Las, ses trop beaux yeux séduisent le Roi qui a enten­du sa lamen­ta­tion.

« Mère, les yeux de Mar­cos

sont ceux d’une femme, non d’un homme. »

La mère du Roi pro­pose l’épreuve du bain. Mais Mar­cos, alias La Don­cel­la, refuse le mariage et la honte d’être décou­verte.

« Tan­dis que tous les cava­liers

com­men­çaient à se désha­biller,

le cava­lier Don Mar­cos

dis­pa­rais­sait dans les flots. »

Dans un der­nier chant — No soy yo quien veis vivir / Je ne suis pas celui que vous voyez vivre — la voix de tête se mue en voix de poi­trine, au point qu’on se demande si ce n’est pas un musi­cien qui répond à la Don­cel­la.

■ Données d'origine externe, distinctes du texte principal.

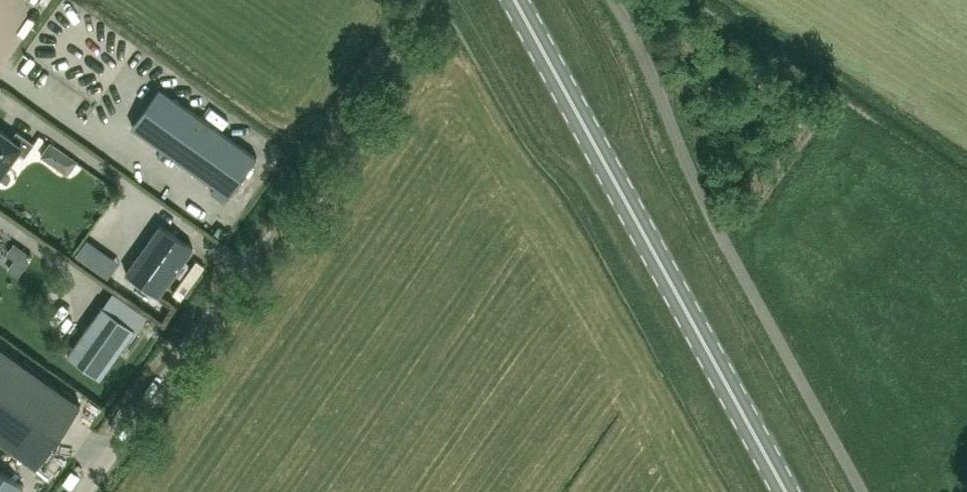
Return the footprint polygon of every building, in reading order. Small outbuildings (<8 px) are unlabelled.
[(18,3),(38,20),(53,4),(48,0),(20,0),(18,3)] [(258,157),(160,87),(132,126),(230,196),(258,157)] [(0,130),(0,177),(18,151),(25,156),(35,143),(17,131),(12,138),(0,130)] [(193,247),(161,224),(126,273),(159,296),(193,247)] [(135,329),(103,305),(68,354),(101,378),(135,329)] [(37,467),(81,405),(2,348),(0,350),(0,440),(37,467)] [(23,486),(0,469),(0,491),(19,491),(23,486)]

Le second acte nous détrom­pe­ra en nous révé­lant clai­re­ment l’étendue de la tes­si­ture vocale de l’interprète.

Les musi­ciens accom­pagnent la sor­tie de la jeune guer­rière et pré­parent l’entrée d’un nou­vel ava­tar d’Orlando.

Acte 2 – San Miguel, l’archange andro­gyne

Fran­çois Chai­gnaud fait une entrée éblouis­sante en habits orange et jaunes, juché sur des échasses. Défiant la pesan­teur, il vire­volte sur la scène, saute, se contemple, simule la colère, tombe amou­reux, d’un homme, d’une femme, peu importe ! Il chante le poème de Fede­ri­co García Lor­ca, ins­pi­ré d’une chan­son popu­laire du jeu­di saint, dans lequel un San Miguel nar­cis­sique cède à la volup­té.

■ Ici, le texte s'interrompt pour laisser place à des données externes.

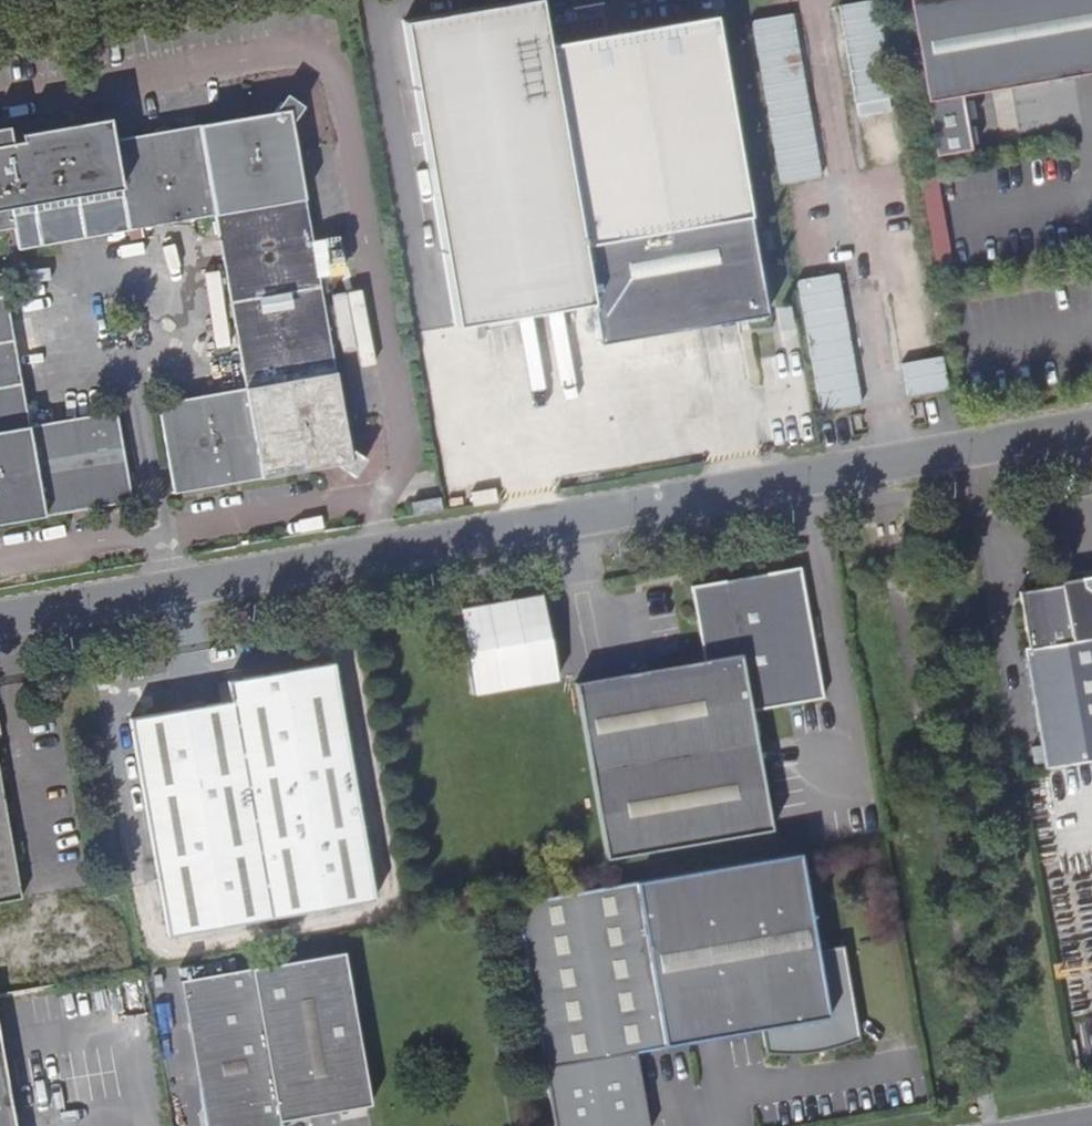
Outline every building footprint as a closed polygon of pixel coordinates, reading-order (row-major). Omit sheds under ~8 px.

« San Miguel cou­vert de den­telles

dans l’alcôve de sa tour

découvre ses belles cuisses
déco­rées de lam­pions. »

San

San Miguel en habit de lumière et en équi­libre pré­caire.

On tremble de voir le dan­seur tré­bu­cher, empor­té par les pas­sions de son per­son­nage. La jupe en corolle semble l’emporter vers le para­dis, jusqu’à ce qu’il s’éteigne, sup­por­té par les musi­ciens, après un der­nier cri d’amour venu d’une zar­zue­la baroque du XVIIIe siècle.

« Ay, Amour ! Ay, ma Cle­lia !

Reçois ceci, que je t’envoie.

Des sou­pirs de mon cœur

qui, dans un der­nier souffle,

te par­le­ront de mon tour­ment,

si en eux tu trouves une expli­ca­tion. »

Quand

Quand les arts se conjuguent.

Un nou­vel inter­lude ins­tru­men­tal nous garde sous le charme d’Orlando, moment flot­tant pen­dant lequel on attend le retour d’Orlando. La voix pré­cède l’apparition, sus­ci­tant là encore la sur­prise. D’où vient cette voix qu’on atten­dait sur­gir entre les pan­neaux cen­traux ? Elle des­cend des gra­dins de la Rampe.

Acte 3 – La Tara­ra

La

La Tara­ra, gitane sen­suelle et ardente.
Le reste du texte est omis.